======== SUPPLIED RECORDS ========

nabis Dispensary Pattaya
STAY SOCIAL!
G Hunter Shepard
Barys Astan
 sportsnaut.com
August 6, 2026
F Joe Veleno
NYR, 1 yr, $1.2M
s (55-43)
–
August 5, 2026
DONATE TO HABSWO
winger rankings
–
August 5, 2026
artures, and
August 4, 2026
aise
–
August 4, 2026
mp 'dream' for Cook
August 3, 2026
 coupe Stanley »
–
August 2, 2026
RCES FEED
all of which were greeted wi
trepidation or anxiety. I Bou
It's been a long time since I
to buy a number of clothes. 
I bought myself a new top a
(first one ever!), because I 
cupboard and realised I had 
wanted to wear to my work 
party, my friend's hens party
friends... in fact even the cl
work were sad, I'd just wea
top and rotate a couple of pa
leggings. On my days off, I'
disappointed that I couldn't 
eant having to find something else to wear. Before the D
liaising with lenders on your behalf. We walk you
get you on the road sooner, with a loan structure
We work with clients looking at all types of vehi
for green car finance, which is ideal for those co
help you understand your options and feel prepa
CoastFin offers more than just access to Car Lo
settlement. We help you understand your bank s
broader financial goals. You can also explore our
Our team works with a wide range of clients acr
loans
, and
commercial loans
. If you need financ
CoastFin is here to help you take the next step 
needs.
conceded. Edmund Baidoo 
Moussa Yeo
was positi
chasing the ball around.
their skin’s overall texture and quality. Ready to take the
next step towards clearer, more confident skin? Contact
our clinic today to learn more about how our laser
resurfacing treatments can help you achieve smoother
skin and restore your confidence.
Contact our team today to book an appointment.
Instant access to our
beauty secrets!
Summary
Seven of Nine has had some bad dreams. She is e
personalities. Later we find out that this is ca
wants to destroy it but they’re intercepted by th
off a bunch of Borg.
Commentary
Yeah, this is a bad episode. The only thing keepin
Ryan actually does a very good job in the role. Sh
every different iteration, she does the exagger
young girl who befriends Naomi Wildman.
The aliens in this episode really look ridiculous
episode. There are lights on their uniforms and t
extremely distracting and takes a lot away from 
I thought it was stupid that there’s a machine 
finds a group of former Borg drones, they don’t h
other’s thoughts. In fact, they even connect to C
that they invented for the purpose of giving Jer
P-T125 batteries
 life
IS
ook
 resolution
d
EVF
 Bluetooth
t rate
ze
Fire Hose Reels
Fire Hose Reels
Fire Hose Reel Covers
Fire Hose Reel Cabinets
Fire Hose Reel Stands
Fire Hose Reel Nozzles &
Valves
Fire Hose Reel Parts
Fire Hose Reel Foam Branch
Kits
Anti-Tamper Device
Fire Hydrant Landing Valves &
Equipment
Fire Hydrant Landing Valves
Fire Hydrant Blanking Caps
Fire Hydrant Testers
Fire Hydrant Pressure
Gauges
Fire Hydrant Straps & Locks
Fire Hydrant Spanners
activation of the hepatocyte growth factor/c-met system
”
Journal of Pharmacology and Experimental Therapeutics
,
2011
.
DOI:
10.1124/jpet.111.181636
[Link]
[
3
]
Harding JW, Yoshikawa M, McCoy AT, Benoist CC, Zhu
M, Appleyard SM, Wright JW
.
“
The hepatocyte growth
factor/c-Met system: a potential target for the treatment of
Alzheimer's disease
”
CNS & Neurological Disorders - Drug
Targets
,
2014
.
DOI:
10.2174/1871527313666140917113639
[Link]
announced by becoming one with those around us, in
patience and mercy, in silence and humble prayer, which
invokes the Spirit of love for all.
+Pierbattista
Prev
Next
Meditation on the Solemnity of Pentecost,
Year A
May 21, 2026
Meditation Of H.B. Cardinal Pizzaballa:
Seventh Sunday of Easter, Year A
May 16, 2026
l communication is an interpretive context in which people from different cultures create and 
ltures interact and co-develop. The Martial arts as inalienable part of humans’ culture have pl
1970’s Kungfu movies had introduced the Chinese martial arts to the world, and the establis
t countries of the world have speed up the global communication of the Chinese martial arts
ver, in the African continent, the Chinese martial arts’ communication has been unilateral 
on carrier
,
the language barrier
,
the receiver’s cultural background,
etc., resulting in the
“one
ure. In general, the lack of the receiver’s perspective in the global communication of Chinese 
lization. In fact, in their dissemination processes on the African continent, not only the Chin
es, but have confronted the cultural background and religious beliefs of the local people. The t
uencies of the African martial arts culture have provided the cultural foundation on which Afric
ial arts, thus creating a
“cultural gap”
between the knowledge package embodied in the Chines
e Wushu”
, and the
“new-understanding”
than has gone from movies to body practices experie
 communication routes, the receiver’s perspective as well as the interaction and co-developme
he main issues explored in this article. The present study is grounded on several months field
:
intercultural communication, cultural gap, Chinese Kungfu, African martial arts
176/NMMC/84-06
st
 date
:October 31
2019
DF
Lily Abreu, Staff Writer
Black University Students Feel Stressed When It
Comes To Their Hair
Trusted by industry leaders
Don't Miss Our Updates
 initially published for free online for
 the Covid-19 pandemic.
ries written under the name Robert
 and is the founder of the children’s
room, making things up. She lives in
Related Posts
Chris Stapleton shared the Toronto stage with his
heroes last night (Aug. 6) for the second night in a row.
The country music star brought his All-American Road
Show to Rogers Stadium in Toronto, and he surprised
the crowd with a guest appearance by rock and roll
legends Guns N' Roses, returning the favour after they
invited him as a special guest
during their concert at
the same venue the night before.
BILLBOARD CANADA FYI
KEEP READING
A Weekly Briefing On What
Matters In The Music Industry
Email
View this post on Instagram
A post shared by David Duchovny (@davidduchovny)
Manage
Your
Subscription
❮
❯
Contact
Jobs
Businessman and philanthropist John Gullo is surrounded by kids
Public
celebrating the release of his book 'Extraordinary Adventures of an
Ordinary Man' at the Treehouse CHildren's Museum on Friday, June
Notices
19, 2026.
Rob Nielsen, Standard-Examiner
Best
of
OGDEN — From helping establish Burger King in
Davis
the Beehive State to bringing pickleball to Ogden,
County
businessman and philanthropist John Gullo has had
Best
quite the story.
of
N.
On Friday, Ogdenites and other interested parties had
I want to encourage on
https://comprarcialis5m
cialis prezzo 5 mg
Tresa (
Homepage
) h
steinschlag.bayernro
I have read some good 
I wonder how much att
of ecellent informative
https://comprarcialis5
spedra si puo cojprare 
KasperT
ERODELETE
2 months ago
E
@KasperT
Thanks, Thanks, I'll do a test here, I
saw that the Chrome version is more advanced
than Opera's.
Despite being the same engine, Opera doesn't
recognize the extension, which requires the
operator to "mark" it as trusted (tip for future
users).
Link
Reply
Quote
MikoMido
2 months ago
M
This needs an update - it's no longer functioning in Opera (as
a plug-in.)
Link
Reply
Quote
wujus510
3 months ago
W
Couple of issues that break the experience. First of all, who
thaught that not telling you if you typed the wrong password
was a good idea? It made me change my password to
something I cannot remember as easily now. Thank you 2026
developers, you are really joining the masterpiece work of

========

YOUR INSTRUCTIONS: List every line of the material that contains the word "Friday".

OUTPUT BELOW:
Ordinary Man' at the Treehouse CHildren's Museum on Friday, June
On Friday, Ogdenites and other interested parties had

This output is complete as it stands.